Tuesday, November 29, 2011

Sweet Nothings

I am thee most impatient person I have ever known to live on the face on this earth.Why can't I just be patient? It is extremely hard for me to sit still and be patient. Like a fidgeting child. Just a mess. Or maybe I am just too ambitious? No. No. I am just impatient. This restless desire to change gives my soul hives. I will never understand how I became this way. I just need to taste and relish the moments I am blessed with now. Because how many more moments will I get? Did I mention I worry a lot too?
Folks tell me all the time: Be patient. What exactly is patience? How can I keep her? I constantly pray for patience. But she always slipping out from between my fingers. My life is revolving and sometimes these twists and turns squeeze her out. But patience always sneaks back in. Man.

**Material supplied**.
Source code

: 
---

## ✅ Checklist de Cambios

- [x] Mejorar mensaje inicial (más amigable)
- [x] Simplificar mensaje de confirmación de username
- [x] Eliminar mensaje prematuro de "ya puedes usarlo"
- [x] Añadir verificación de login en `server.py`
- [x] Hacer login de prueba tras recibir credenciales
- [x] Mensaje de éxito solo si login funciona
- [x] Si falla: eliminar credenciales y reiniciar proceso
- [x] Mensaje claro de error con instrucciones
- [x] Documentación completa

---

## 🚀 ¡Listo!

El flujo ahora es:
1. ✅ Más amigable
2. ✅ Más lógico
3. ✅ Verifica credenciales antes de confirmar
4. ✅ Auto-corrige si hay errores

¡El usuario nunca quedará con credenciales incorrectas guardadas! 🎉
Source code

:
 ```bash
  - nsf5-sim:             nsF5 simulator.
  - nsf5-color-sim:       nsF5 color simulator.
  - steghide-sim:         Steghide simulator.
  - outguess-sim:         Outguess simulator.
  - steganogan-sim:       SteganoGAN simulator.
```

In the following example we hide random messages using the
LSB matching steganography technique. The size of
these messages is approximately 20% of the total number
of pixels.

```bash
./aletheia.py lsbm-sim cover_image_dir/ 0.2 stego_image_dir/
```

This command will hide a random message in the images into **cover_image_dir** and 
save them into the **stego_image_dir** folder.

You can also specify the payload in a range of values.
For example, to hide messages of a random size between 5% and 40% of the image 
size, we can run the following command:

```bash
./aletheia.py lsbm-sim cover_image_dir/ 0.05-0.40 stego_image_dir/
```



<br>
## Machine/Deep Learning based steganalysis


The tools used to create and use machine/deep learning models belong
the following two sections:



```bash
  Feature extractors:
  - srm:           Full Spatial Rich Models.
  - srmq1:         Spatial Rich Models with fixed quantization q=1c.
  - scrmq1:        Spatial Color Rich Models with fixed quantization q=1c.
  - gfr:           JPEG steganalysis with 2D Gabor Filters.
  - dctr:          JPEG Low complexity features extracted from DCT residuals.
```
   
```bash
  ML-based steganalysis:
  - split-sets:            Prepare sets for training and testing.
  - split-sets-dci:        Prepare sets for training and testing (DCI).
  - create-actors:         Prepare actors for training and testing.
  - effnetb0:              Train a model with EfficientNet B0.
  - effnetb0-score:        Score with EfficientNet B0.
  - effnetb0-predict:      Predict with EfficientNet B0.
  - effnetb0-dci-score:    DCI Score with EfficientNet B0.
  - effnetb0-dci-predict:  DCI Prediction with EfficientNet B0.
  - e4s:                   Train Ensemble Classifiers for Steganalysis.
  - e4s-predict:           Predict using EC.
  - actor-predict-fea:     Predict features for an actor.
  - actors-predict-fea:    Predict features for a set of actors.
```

**Try it**.
Retype everything in the blog post on impatience from "I am thee most" down to "worry a lot too?". The lines have nothing to do with the blog post on impatience.

**Written solution**.
I am thee most impatient person I have ever known to live on the face on this earth.Why can't I just be patient? It is extremely hard for me to sit still and be patient. Like a fidgeting child. Just a mess. Or maybe I am just too ambitious? No. No. I am just impatient. This restless desire to change gives my soul hives. I will never understand how I became this way. I just need to taste and relish the moments I am blessed with now. Because how many more moments will I get? Did I mention I worry a lot too?